Medium, which is designed specifically for the dissemination of well-cultivated content will do the same. Leverage that features.
10. Republish Existing Content
I saved this one for last because it’s a bit more detailed, so bear with me…
Even if you are publishing on LinkedIn or Medium, you likely are still creating and posting (and paying for…) content on your blog or website. That’s great, and certainly, a practice that can help you organically increase traffic – assuming it’s well crafted and done with SEO metrics in mind – but when your content only exists on your site, you lose out on a wider audience.
Your website or blog may be the most logical place to keep content, but that doesn’t mean it’s always getting the audience it deserves. For that reason, you may want to consider re-publishing content on LinkedIn Pulse or Medium in order to increase your brand awareness.
Now, here’s the thing – there’s a lot of feedback and advice out there about re-posting. Much of that is centered around the dreaded “duplicate content.” Is there somewhat of a risk associated with reposting? Yes. Is it significant enough to shut down this strategy? I tend to stand with some top experts, like Neil Patel, and say, no.
If you are going to re-publish, there are some things you should keep in mind, many of which can help you fend off any issues with duplicate content, which, for the record, is not a named penalty in the court of Google.
- Don’t immediately republish: If you want to leverage content on LinkedIn or Medium and still use it on your site, then post on your site first and then way a week or two before you publish on either network. This gives Google time to recognize the original source of the content.
- Use a teaser: You don’t need to publish the entire piece on LinkedIn or Medium. Instead, you can post a few paragraphs – make sure they’re enticing enough – and then have readers click to “keep reading.”

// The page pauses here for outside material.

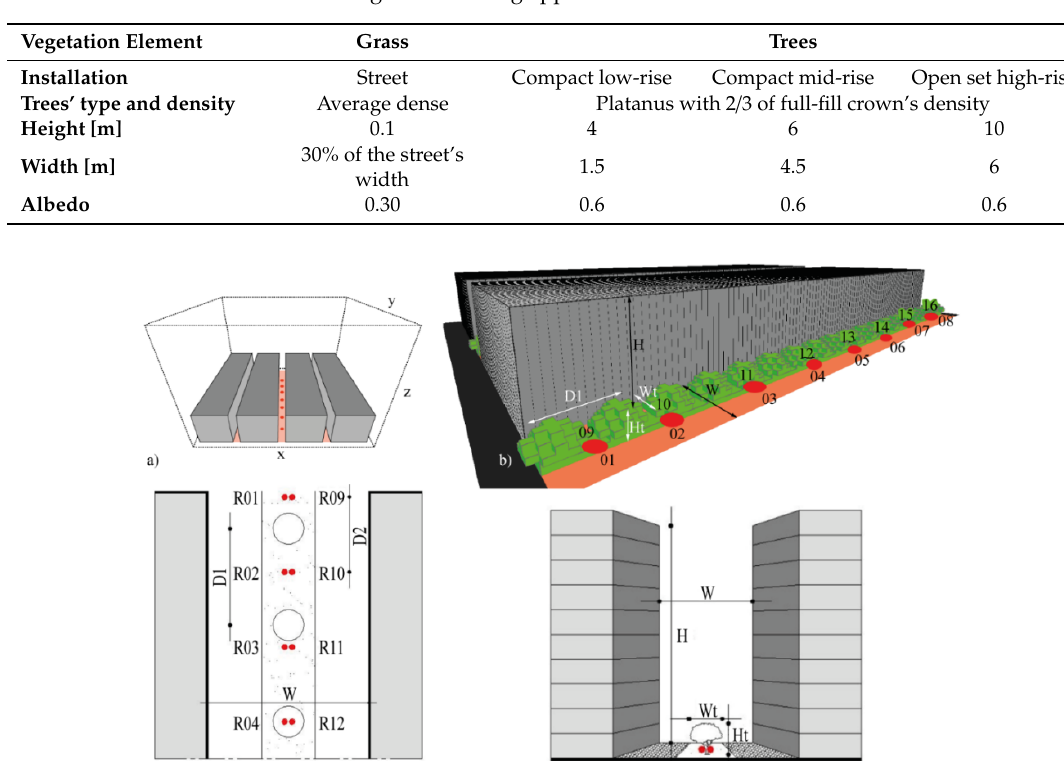
Figure 3. 3D model of the four blocks and three UCs in the spatial (x, y, z) domain ( a ), view of a street ( b ), horizontal ( c ) and vertical ( d ) sections. The receptors (red points), trees’ location and distance between trees (D 1 ) and receptors (D 2 ) are visualized.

- Revamp content: In some cases, you may be able to revisit the content and rewrite it to offer a new view or a new approach to the topic, audience, or call to action.
LinkedIn and Medium are fantastic tools that can boost brand awareness and solidify trust and credibility. These tactics, when paired with well-crafted content, can take your business to the next level, helping you reach long-and short-term revenue and growth goals.